Context:
The Securities and Exchange Board of India (SEBI) has released a consultation paper proposing major reforms to the allocation structure of Initial Public Offerings (IPOs), particularly for large issues exceeding ₹5,000 crore. The move aims to better align IPO allocation with investor interest and institutional appetite.
Proposed Changes in IPO Allocation Structure
- For IPOs above ₹5,000 crore, SEBI proposes:
- Retail investor quota to be reduced from 35% to 25%.
- Institutional quota (Qualified Institutional Buyers – QIBs) to be increased from 50% to 60%.
- A graded approach will be applied based on IPO size.
Rationale Behind the Proposal
- SEBI noted that:
- IPO sizes have grown, but retail participation has remained flat over the last three years.
- In large IPOs, retail subscription levels have often been muted or underutilized, while institutional demand remains strong.
Anchor Investor Reforms
- SEBI proposes to increase the number of permissible anchor investor allottees for allocations exceeding ₹250 crore.
- This will make participation easier for large FPIs managing multiple funds.
- Inclusion of insurance companies and pension funds in the reserved anchor investor category is suggested.

Directive 1 = Repeat the passage of the SEBI IPO reform summary from "Rationale Behind the" to "category is suggested.".

Input rows =
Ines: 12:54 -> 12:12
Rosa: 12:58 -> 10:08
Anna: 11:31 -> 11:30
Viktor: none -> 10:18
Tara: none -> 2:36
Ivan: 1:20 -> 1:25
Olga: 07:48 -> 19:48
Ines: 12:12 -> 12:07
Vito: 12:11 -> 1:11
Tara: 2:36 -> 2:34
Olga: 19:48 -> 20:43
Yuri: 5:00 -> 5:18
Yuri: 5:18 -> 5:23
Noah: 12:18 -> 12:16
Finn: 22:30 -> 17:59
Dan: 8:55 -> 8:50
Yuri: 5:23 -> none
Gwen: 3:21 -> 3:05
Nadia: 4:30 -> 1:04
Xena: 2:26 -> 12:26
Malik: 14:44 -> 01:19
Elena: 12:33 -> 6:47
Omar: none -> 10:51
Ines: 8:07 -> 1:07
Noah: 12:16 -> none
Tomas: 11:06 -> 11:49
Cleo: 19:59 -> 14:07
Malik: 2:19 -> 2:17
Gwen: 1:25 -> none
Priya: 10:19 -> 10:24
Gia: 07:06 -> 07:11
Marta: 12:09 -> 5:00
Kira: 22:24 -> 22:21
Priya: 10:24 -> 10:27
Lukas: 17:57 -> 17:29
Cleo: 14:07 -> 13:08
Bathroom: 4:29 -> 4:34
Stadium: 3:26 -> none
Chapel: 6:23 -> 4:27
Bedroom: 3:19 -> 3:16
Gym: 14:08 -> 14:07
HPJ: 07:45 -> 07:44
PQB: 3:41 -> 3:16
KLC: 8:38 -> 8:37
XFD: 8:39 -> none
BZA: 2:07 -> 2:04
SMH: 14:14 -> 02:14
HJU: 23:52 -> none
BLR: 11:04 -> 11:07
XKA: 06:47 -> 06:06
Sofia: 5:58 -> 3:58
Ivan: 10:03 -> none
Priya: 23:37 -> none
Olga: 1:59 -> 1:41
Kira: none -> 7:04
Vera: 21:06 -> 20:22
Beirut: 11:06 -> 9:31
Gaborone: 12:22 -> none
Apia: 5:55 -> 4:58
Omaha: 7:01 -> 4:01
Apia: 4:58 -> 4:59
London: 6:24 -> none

Directive 2 = Substitute "Iris" for "Ines" in the records from the start to the line with "Priya: 10:19 -> 10:24", and give only those lines with everything else unchanged.

Output 1 =
Rationale Behind the Proposal
- SEBI noted that:
- IPO sizes have grown, but retail participation has remained flat over the last three years.
- In large IPOs, retail subscription levels have often been muted or underutilized, while institutional demand remains strong.
Anchor Investor Reforms
- SEBI proposes to increase the number of permissible anchor investor allottees for allocations exceeding ₹250 crore.
- This will make participation easier for large FPIs managing multiple funds.
- Inclusion of insurance companies and pension funds in the reserved anchor investor category is suggested.

Output 2 =
Iris: 12:54 -> 12:12
Rosa: 12:58 -> 10:08
Anna: 11:31 -> 11:30
Viktor: none -> 10:18
Tara: none -> 2:36
Ivan: 1:20 -> 1:25
Olga: 07:48 -> 19:48
Iris: 12:12 -> 12:07
Vito: 12:11 -> 1:11
Tara: 2:36 -> 2:34
Olga: 19:48 -> 20:43
Yuri: 5:00 -> 5:18
Yuri: 5:18 -> 5:23
Noah: 12:18 -> 12:16
Finn: 22:30 -> 17:59
Dan: 8:55 -> 8:50
Yuri: 5:23 -> none
Gwen: 3:21 -> 3:05
Nadia: 4:30 -> 1:04
Xena: 2:26 -> 12:26
Malik: 14:44 -> 01:19
Elena: 12:33 -> 6:47
Omar: none -> 10:51
Iris: 8:07 -> 1:07
Noah: 12:16 -> none
Tomas: 11:06 -> 11:49
Cleo: 19:59 -> 14:07
Malik: 2:19 -> 2:17
Gwen: 1:25 -> none
Priya: 10:19 -> 10:24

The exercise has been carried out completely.